To a decent degree, we are just falling for our human vulnerability of being distracted by significant negative events, we’re working against evolution on this, and so I get the reaction. What I’m really really looking for is our rational sides to take over and work the problem.
If your delegate goes off the rails and does a bunch of destructive things, you have delegated poorly, whether you understood that or not
There are two things that stand out to me as lessons to take forward. Solid engineering practices remain incredibly important, and what is really going to matter is the rate of failures being introduced into our systems.
Guardrails and incident management practices are an obvious set of things key to reducing and managing the risk and impact of bad things happening. Note I said reduce, not eliminate. This is has always been core to this school of thought, zero risk if even achievable is likely cost prohibitive, and so we approach this from managing the risk and what guardrails we need in place to do that.
Human engineers have been happily killing production systems for as long as we’ve had them (so so many examples come to mind, both personal and legend), it would have been a really weird response if we just stopped writing code as the only way to prevent those issues. Over time we built up incident response skills, and then incident management processes that fed into making guardrail improvements, this is how we reduce impact and risk.

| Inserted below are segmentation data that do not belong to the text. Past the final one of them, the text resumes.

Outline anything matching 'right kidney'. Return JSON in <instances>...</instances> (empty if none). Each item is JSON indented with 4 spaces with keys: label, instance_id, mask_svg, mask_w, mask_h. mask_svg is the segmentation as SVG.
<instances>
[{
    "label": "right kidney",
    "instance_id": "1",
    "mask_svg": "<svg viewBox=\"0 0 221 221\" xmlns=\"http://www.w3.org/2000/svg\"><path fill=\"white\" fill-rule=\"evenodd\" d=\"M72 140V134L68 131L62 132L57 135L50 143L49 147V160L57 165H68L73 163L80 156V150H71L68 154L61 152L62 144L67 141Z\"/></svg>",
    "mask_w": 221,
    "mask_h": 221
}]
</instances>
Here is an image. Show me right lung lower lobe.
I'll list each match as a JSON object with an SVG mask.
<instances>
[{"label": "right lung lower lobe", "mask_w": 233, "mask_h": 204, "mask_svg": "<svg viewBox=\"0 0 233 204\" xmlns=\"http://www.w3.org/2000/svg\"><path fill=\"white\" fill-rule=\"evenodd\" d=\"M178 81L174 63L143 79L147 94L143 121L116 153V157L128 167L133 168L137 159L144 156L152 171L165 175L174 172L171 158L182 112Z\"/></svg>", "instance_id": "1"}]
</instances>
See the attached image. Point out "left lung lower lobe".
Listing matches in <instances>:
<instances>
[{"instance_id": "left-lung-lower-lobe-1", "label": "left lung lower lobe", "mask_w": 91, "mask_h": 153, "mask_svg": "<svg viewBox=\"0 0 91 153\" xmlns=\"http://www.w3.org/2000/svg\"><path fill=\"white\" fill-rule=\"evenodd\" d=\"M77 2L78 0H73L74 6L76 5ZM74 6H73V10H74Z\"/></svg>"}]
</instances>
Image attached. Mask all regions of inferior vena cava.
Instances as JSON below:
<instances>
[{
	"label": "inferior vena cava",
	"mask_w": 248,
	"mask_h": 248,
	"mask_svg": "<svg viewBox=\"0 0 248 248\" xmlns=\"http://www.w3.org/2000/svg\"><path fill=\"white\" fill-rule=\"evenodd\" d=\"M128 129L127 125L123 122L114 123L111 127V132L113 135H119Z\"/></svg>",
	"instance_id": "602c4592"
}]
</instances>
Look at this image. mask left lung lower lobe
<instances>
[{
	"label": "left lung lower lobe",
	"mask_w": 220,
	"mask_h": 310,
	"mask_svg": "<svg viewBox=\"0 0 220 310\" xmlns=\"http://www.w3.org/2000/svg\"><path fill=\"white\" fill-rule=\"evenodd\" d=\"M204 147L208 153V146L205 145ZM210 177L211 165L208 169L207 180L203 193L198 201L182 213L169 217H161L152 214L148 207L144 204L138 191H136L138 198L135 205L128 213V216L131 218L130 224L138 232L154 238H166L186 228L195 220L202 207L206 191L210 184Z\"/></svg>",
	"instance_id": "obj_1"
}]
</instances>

The part that came later was basically the codifying of the DORA 4 metrics as a core view of tracking the throughput and quality of the changes we make. There are certainly other metric sets you can build as your feedback loop, but you definitely should have something.
What you really must know is are you shifting either the rate, or your recovery time from, failures. This is true whether or not you are in the midst of an AI push. We acknowledge that some early work has shown that increases in throughput and change size (from using AI tools) has negatively impacted change failure rates. Thats actually just a predictable outcome from the model of delivery here, but it might be ok. What you really want to think about is if the shift in your risk profile is ok for the increased value you are getting from shipping more, thats a tradeoff decision for you and your team.
Finally, as a human engineer do not blame the AI tool, and don’t tolerate anyone else blaming either. They are tools, you should learn and know how to wield them risk and all. But it’s more important than that. If we as engineers will remain involved (and so employed) then the tools are our delegate, this is how we should be approaching this in all ways and this is a concept with a long legal basis, treat the choices as such.
So if your delegate goes off the rails and does a bunch of destructive things, you have delegated poorly whether you understood that or not, you still blew that play. That is your signal to dig in, learn and get some new guardrails in place.